Reading passage
==*==
Re: [LARTC] SFQ buckets/extensions

2002-06-06 Thread Michael T. Babcock

 I disagree that the goal is to make the subqueues the same length.
 The goal is to serve them with the same bandwidth (as long as they
 don't become empty.)

Not that you need backing-up, but I agree with you.  SFQ is there to provide
near-fair queuing on a per-session basis.  As modified, it could also be
used to provide near-fair queuing on a per-IP basis instead, but having
different-depthed sub-queues simply indicates why fairness is needed (one
sub-queue would otherwise have dominated the available bandwidth).

A very long sub-queue however, indicates that perhaps fairness is not being
acheived (although, that's why its refered to as being stochastic).  This is
why I suggested at least being able to tune the size of the hash / number of
hash buckets so as to redistribute the streams through more sub-queues.
Dealing with bursts properly at Linux timer resolutions is another issue
:-).
--
Michael T. Babcock
CTO, FibreSpeed Ltd.

___
LARTC mailing list / [EMAIL PROTECTED]
http://mailman.ds9a.nl/mailman/listinfo/lartc HOWTO: http://lartc.org/



Re: [LARTC] SFQ buckets/extensions

2002-06-06 Thread Alexander Atanasov

On Thu, 6 Jun 2002, Don Cohen wrote:

 Alexander Atanasov writes:
 
I don't see why that should be the case.  And I don't recall ever
observing it.  This adaptation time should be practically zero.
There's no work in making the queues equal.
   
  When queues get full sfq have to drop packets and it must
   send less(delay) or drop on the faster flows which gets a bigger queues to
   slow down them. That's the work i mean. And it really depends on the
   subflow depth.
 
 If the queue is full (currently measured in number of packets
 allowed) then a packet is dropped from the longest subqueue.
 That does not necessarily equalize the subqueue lengths.  You
 can still have queues of wildly differing lengths.

In a long term always droping from the largest subqueue gives you
equal subqueues.

 
(Let's use the word queue to mean the whole SFQ and subqueue for the
part sharing a hash index.)
If you have, say, 100 packets in one subqueue and 10 in another they're
already sharing the bandwidth 50-50. 
   
  No, that means that the flow with 100 packets is using about
   10 times more bandwidth. To be fair both must have lenght around 50.
 
 Again, no.  It's perfectly possible for one queue to always have
 length in range 99-101 and another to always have length 9-11 and
 still be serving them both at the same rate.  Just imagine that one
 client sends 100 packets at once and the other sends 10 at once and
 then they each send one per second and we forward one per second.
 Same rate (suppose all packets are same length), different queue
 lengths.  In fact SFQ serves them at the same rate no matter how long
 they are.  Note - serving in this case means sending, not receiving.
==*==
[Data items]
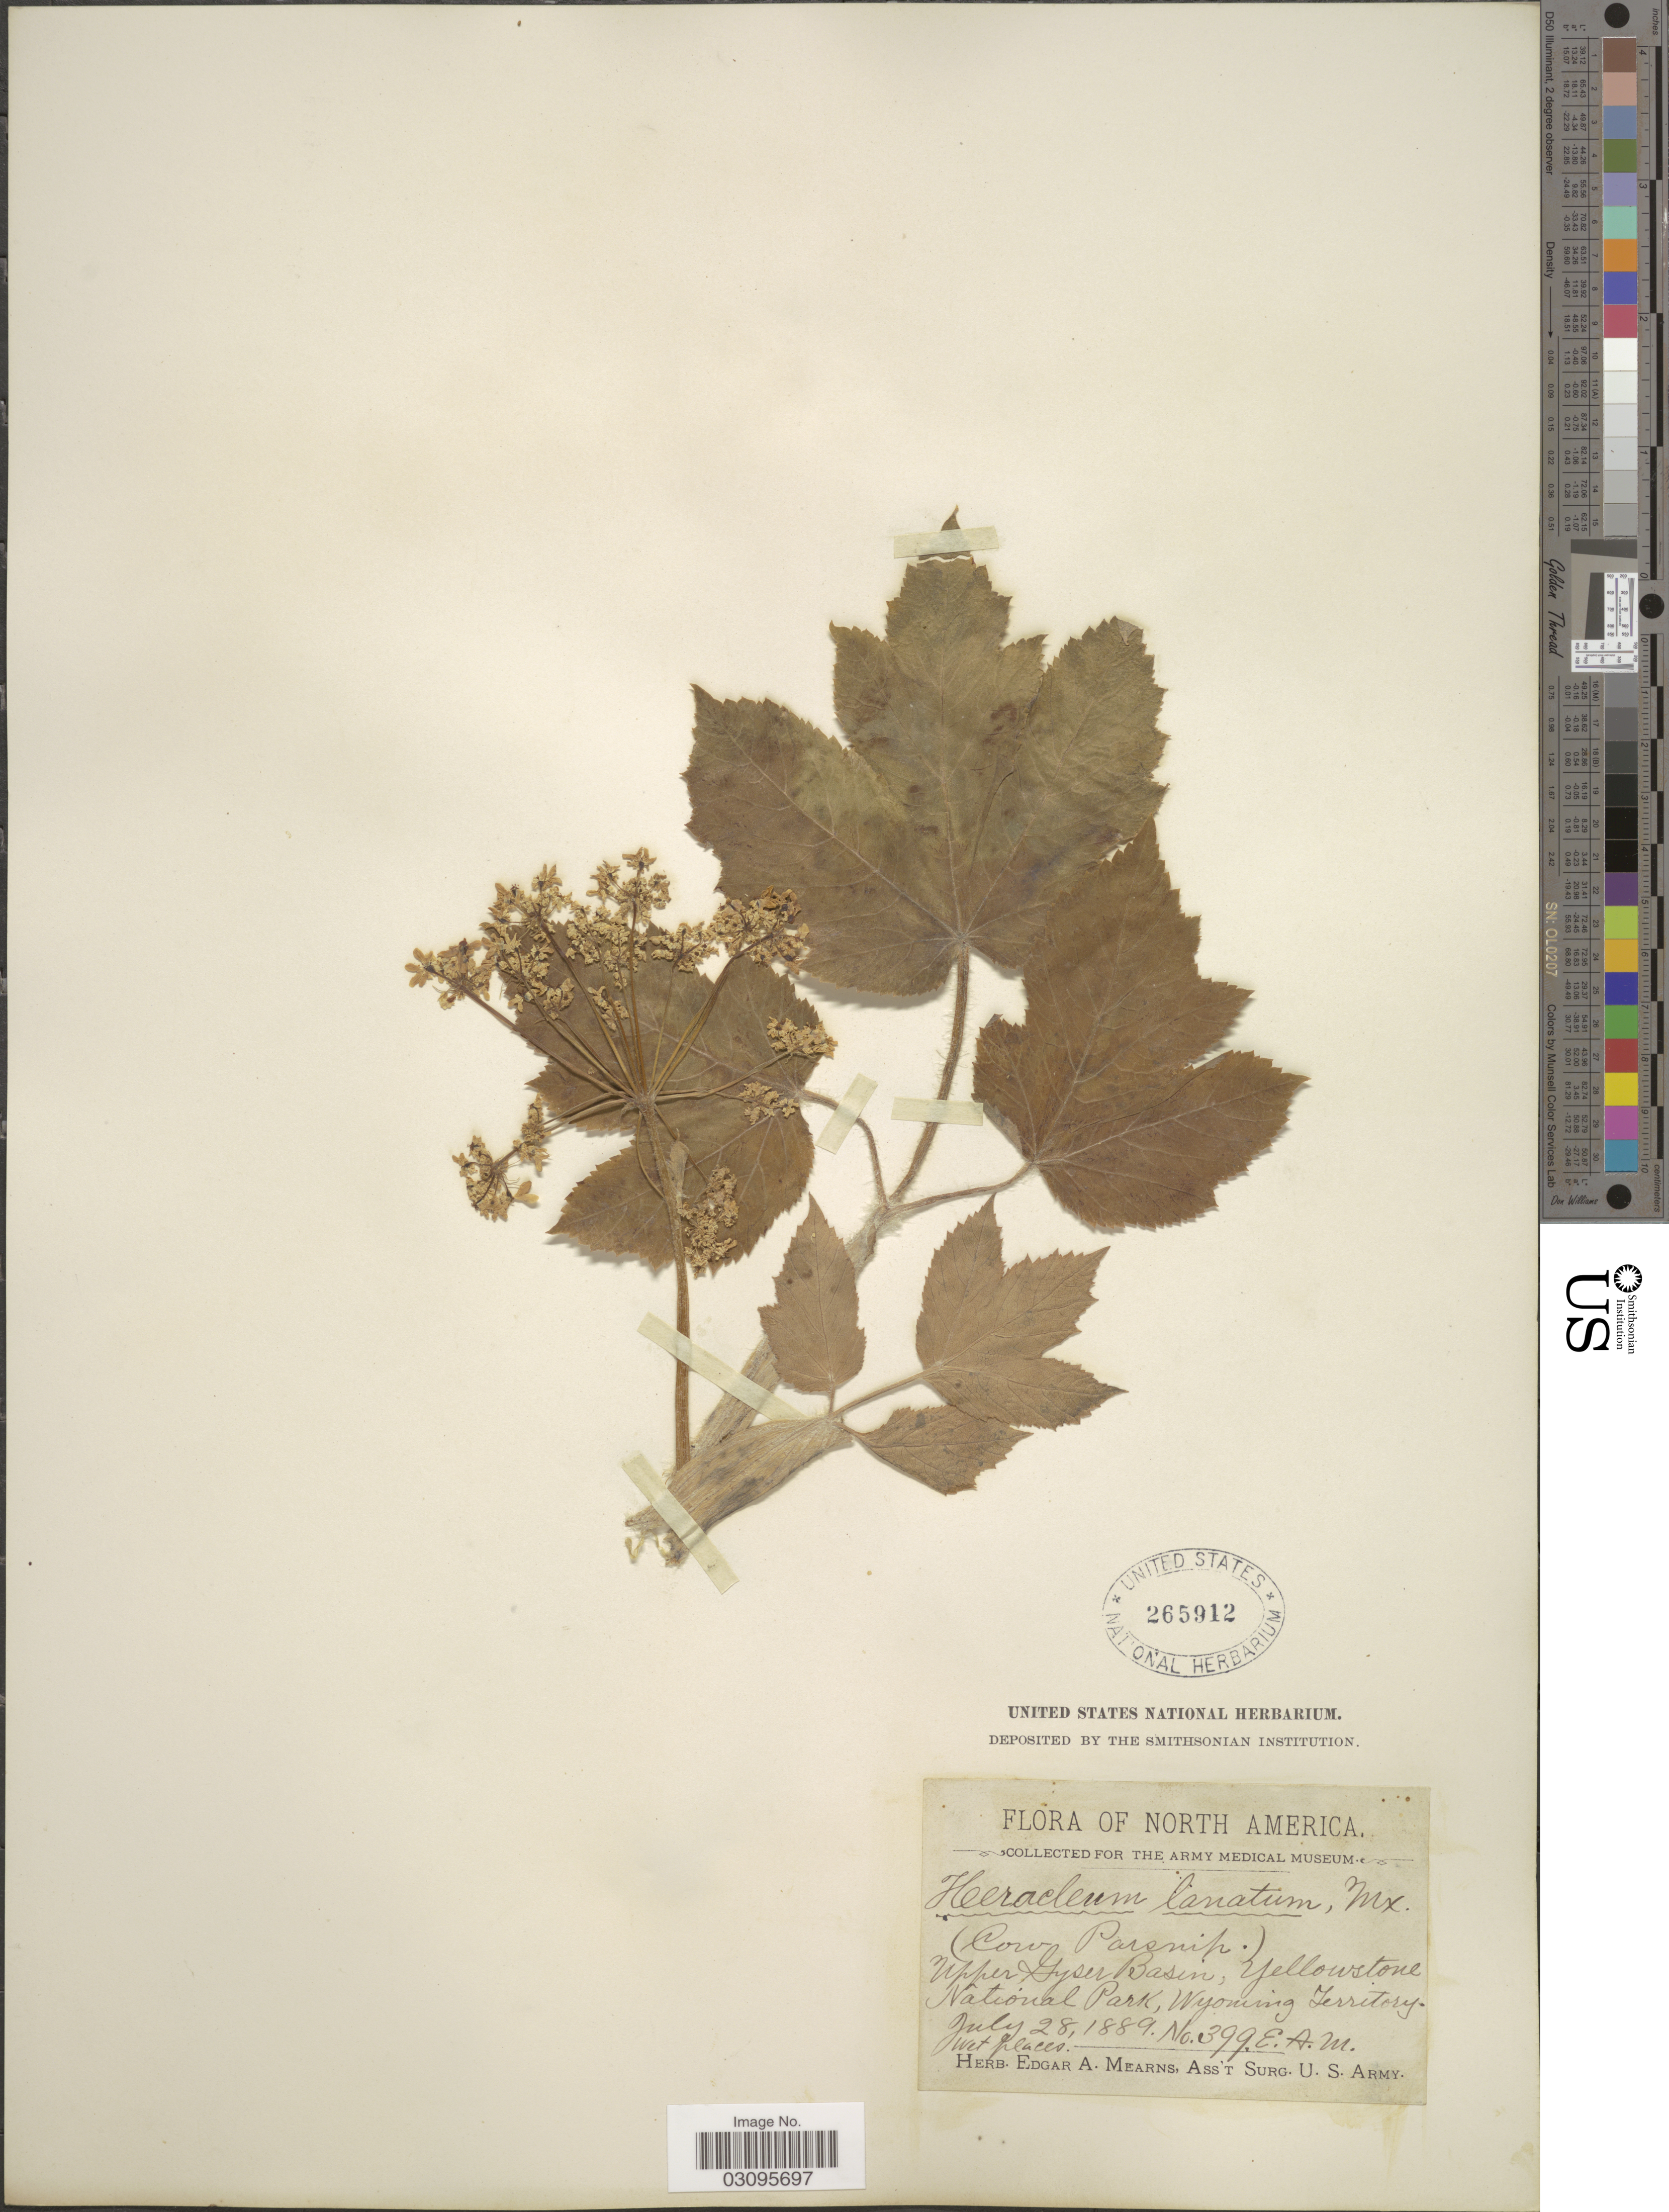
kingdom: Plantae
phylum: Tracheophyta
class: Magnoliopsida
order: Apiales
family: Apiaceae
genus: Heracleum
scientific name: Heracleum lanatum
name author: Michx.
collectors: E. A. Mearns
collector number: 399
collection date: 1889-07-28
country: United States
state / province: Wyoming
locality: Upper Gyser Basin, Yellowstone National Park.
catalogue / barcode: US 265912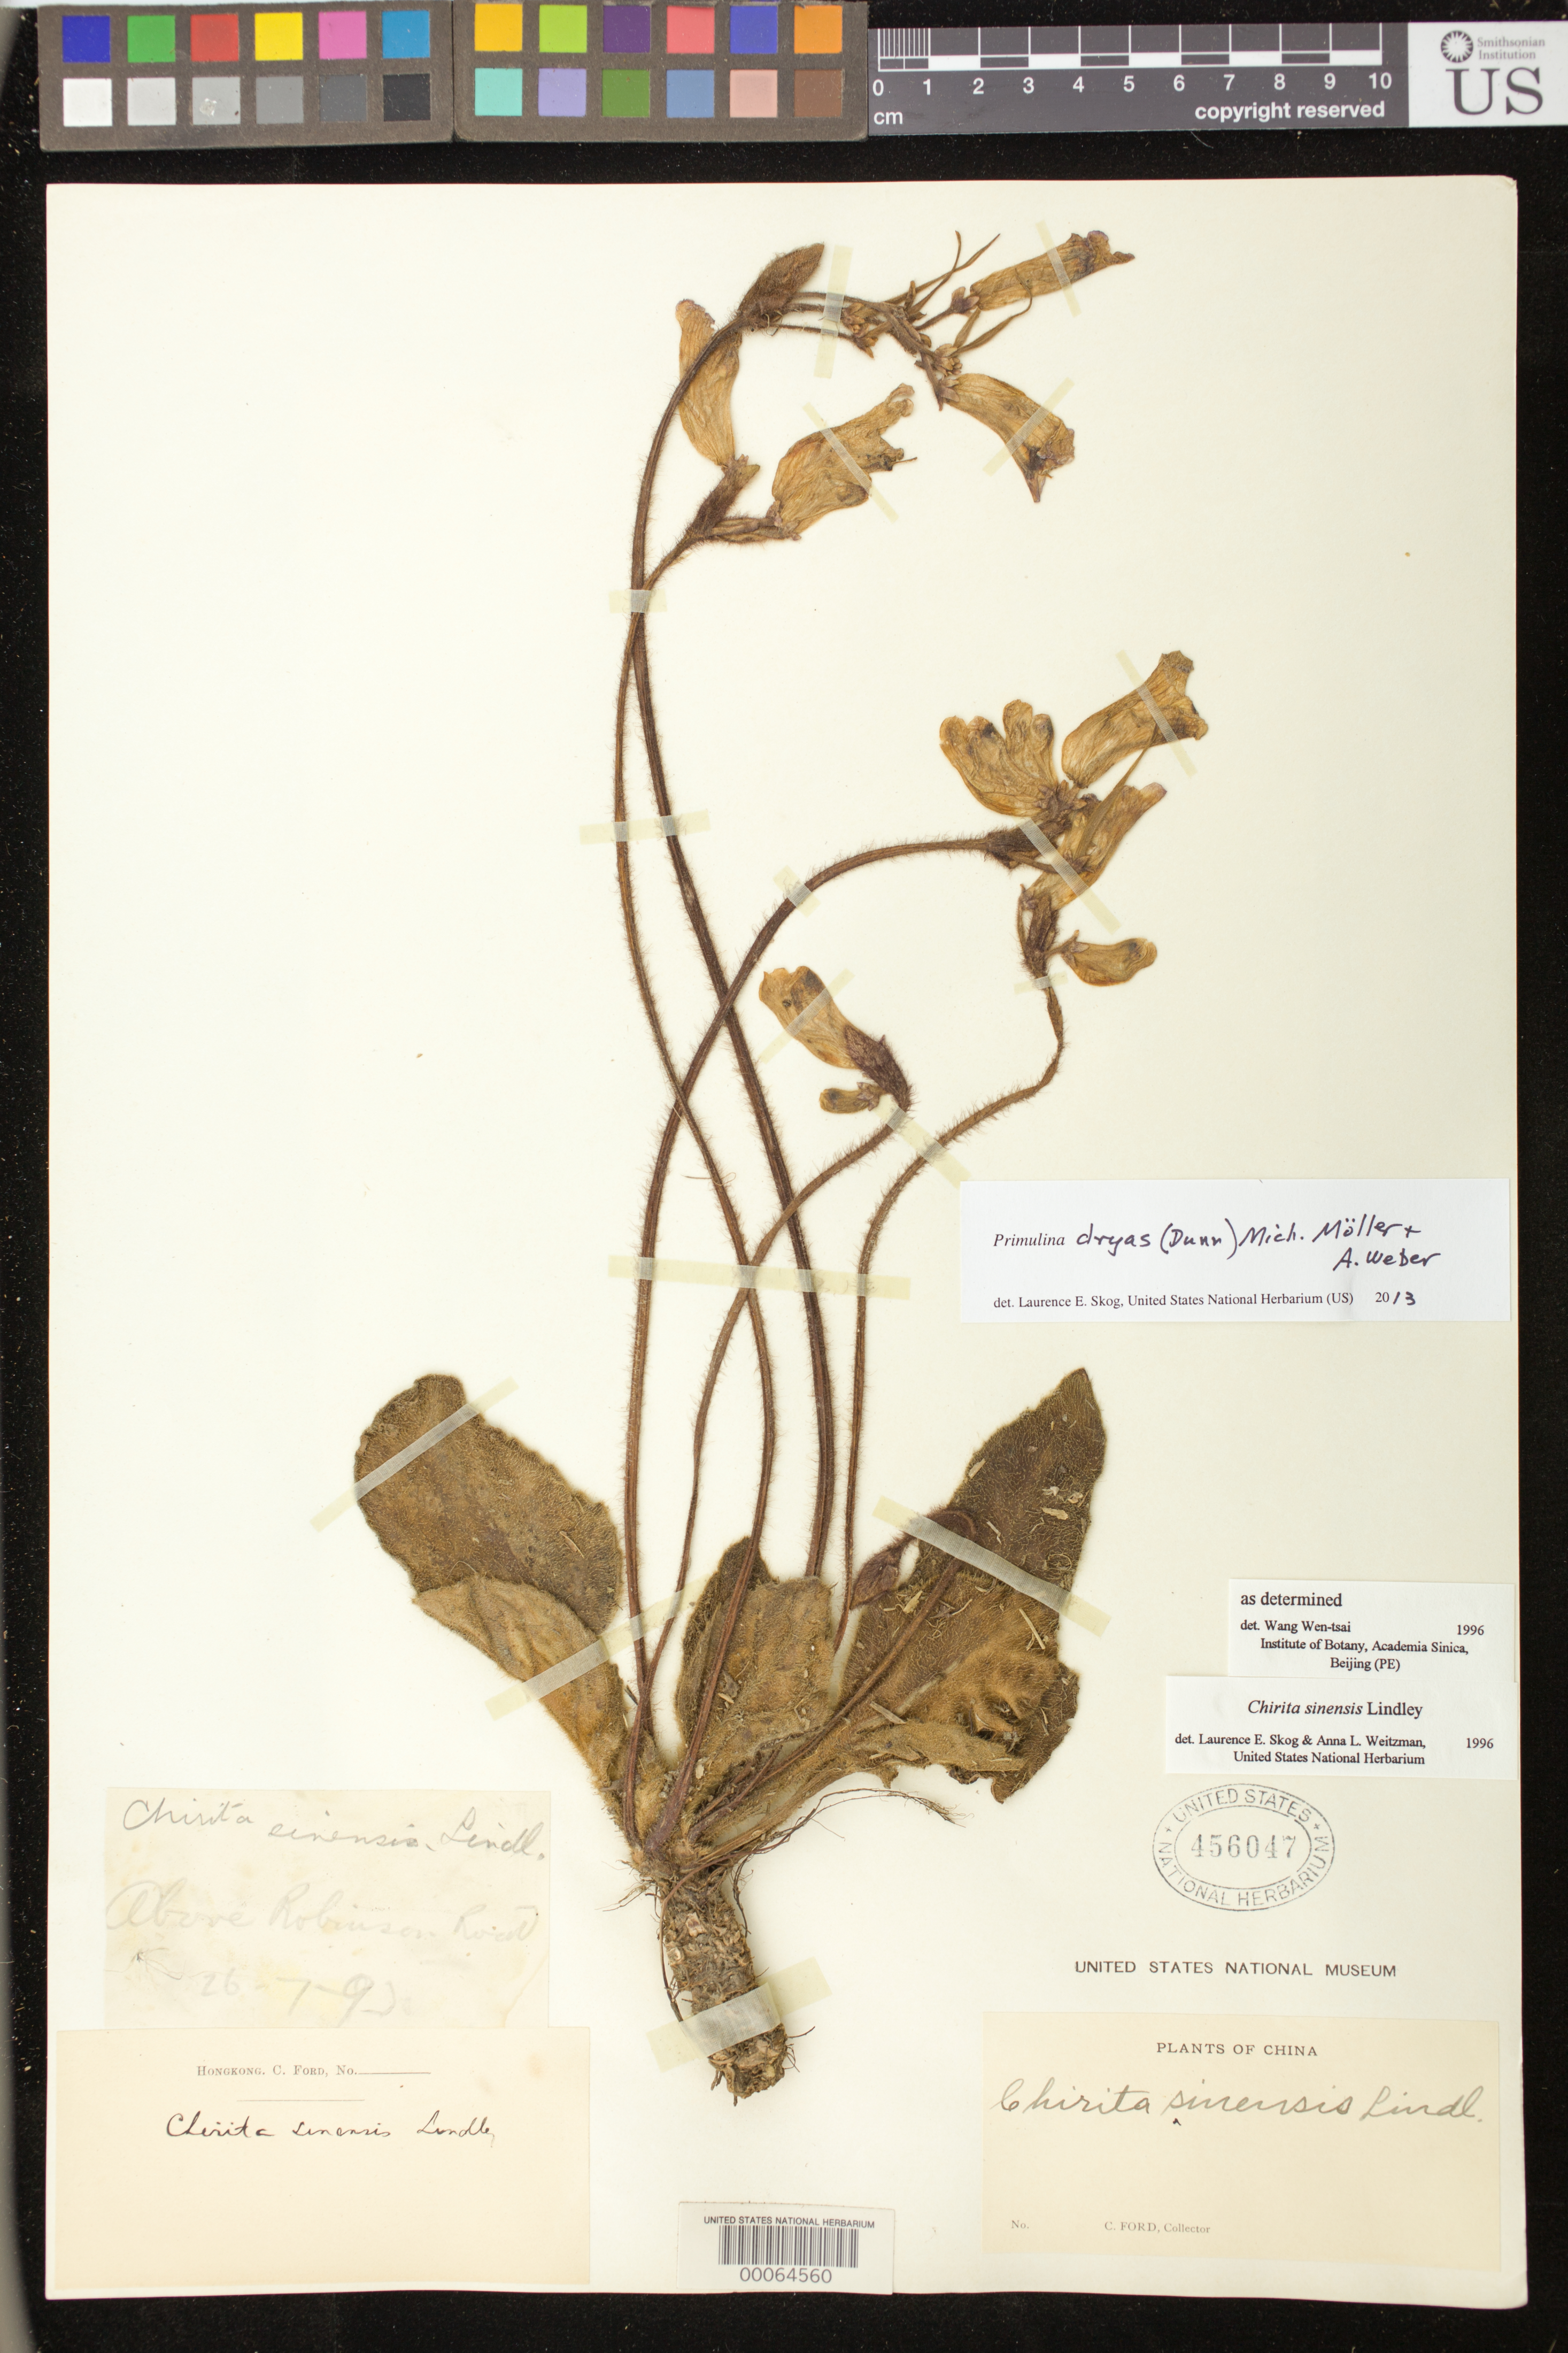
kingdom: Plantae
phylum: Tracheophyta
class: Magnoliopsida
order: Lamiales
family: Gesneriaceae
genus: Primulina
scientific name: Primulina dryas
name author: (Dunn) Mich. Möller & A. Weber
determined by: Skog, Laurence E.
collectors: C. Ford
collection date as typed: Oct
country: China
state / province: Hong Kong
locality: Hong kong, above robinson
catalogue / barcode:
==*==
To-do list
[a] In the SFQ mailing-list thread, when the queue is full, which subqueue has a packet dropped from it?
[b] Extend the SFQ mailing-list thread past its final sentence.

Answers to the exercises
[a] The longest subqueue.

[b]
Okay, we said that sfq dropes from the longest subqueue.
We start with:
q1 - 100 
q2 - 10

we enqueue(recive) 2 packets/sec
and dequeue(send) 1 packet/sec. ( rr from q1 and q2 ).
q1 will grow to the limit first so sfq will start to drop there,
it will be the longest queue until, q2 gets equal to q1.
In time things should go like this:
After 56 seconds ( if limit is 128 packets ) q1 hits the limit
and sfq starts to drop. 
Now q2 is just with 38 packets and grows until it gets equal to q1,
then start to drop round robin.
I agree that rate is the same .5 packet/sec. But the initial
100 packets are burst which sfq delays (buffers) since it fits
fine in queue limit. If q1 recives again 100 packets most of them get
will dropped.

 
  I agree that the goal is to serve the same bandwidth, but
 
 Not only is this the goal, it's what SFQ does.
 
   bandwidth is served with packets which carry a data of X bytes up to MTU,
   so i consider packets as the base unit.
 
 Actually, SFQ serves the same rate in bytes/sec, not in packets/sec.
 If one flow uses only 1000byte packets and another only 100 byte
 packets, the second will get 10 times as many packets/sec as the first.
 It's only for measuring the length of the queue and subqueues that SFQ
 counts packets.  It would be more accurate in some sense to measure
 this in bytes as well.  But if you're using a lot of packets then you
 really ought to use large ones.

I've not said that it servers packets/sec. But said that
the packets i speak of are equal in size, so rate=packet/sec=bytes/sec.
It powers a queue to send allotment bytes, not packets. But
when it have allotment = 1 and packet with len = 800 the packet is 
send and it's powered again. so it sends more than it should be.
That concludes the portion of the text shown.